Exercise brief:
State how many lines of the material below contain the word "Wahl". Add nothing else.

Entries provided:
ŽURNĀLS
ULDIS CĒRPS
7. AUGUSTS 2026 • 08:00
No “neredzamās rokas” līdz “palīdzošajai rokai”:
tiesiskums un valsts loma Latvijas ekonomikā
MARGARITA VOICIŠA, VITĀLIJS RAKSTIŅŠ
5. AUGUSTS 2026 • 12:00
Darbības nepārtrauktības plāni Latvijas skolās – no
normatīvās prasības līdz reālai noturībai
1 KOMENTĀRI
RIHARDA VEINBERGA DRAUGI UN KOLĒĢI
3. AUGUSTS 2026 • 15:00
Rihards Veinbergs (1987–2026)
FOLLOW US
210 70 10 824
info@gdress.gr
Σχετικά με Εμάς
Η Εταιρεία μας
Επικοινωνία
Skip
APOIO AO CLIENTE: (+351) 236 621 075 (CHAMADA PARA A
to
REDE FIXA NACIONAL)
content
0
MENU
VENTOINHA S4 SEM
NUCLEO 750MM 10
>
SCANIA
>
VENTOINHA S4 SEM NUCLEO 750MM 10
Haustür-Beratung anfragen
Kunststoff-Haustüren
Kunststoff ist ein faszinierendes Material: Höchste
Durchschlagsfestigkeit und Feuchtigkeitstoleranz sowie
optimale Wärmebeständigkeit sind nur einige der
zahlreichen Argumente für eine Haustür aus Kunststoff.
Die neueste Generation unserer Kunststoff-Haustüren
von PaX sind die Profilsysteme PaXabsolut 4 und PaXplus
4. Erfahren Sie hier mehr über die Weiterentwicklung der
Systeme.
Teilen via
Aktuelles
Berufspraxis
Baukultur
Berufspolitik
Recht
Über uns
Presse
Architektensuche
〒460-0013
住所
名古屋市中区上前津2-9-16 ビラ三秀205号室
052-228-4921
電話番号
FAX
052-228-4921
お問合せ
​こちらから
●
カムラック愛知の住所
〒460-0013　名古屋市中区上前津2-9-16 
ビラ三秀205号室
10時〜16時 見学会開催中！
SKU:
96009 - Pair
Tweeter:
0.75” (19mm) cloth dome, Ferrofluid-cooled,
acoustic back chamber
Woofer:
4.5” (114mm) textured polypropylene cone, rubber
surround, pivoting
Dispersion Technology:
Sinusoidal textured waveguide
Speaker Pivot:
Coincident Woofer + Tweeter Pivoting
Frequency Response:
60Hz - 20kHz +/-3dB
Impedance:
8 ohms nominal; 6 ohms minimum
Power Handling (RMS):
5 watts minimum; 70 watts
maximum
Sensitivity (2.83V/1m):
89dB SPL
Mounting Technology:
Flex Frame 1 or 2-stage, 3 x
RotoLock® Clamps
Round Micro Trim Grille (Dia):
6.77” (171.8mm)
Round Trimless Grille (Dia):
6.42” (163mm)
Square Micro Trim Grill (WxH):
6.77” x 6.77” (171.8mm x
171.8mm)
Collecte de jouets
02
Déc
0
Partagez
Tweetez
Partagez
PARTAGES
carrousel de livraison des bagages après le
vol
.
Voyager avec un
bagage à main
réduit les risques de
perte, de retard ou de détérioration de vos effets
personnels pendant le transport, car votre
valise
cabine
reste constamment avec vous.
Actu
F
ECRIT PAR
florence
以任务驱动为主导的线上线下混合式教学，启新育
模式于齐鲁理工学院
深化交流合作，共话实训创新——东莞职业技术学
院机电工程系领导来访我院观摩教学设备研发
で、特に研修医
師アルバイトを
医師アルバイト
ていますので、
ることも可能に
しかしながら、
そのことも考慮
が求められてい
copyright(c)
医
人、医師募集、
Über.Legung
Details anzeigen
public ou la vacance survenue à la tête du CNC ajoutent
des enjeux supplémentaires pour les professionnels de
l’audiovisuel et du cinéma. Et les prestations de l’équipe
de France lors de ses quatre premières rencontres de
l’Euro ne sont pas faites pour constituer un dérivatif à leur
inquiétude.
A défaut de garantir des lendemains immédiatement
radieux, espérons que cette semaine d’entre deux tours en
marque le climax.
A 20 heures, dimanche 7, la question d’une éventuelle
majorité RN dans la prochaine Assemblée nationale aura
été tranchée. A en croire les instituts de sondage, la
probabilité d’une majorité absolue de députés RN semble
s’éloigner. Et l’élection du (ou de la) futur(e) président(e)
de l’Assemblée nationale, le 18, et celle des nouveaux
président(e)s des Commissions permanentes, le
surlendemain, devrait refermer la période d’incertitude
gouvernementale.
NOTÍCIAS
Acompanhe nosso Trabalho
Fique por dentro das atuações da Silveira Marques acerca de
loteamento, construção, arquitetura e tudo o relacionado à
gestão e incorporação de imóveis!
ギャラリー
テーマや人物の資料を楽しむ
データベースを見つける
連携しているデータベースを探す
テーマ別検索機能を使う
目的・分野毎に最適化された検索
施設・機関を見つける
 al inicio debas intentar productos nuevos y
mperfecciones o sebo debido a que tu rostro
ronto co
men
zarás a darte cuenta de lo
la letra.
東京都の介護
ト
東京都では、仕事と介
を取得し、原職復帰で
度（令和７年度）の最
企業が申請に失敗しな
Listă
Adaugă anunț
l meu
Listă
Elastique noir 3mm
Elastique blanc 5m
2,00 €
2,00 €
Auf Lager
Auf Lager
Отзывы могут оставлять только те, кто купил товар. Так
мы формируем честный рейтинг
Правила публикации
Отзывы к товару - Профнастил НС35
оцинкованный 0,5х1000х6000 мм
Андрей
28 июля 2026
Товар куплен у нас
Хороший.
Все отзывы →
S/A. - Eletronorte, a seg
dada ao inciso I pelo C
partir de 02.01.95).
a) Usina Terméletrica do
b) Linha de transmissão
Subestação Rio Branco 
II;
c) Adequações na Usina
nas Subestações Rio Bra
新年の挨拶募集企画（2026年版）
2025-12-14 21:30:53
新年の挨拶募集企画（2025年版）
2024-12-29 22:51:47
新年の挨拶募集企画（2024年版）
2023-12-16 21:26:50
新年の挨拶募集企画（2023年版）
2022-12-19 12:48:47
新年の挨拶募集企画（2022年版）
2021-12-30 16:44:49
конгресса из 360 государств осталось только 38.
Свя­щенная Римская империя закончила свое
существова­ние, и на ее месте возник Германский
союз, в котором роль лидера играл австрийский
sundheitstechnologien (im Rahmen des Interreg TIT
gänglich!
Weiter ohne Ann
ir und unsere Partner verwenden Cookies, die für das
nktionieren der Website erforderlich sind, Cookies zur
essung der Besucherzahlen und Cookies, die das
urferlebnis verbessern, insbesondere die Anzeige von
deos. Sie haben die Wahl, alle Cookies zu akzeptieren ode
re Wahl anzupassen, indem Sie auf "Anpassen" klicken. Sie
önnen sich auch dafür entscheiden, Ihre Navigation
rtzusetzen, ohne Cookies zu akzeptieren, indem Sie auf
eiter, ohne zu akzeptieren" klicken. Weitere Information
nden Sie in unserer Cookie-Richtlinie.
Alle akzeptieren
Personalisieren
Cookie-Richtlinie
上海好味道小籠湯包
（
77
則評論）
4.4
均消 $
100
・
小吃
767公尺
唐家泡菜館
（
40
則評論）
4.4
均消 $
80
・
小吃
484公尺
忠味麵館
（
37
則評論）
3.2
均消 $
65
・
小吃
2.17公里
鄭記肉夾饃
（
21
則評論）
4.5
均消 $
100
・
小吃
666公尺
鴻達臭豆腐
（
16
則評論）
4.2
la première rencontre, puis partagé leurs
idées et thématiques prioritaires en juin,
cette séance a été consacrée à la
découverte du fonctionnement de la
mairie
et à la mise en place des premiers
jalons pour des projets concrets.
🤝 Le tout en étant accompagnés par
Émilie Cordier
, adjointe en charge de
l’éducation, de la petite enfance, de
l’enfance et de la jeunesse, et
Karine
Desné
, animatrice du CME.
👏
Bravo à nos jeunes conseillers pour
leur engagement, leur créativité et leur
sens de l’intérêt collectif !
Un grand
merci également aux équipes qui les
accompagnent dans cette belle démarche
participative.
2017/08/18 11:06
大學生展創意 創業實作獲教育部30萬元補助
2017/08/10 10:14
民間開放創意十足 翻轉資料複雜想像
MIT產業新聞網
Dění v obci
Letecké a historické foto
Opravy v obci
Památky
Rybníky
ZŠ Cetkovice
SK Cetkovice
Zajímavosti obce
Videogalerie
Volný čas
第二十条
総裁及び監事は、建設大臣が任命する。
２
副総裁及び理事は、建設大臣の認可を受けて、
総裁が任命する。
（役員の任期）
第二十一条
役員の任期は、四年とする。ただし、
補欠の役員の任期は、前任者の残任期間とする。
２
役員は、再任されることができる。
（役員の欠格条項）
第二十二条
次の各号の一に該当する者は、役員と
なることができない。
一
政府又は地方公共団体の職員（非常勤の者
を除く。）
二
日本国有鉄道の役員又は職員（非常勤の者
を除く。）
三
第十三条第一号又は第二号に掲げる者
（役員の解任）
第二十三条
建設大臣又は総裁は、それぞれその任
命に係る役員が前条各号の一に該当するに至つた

Response below:
2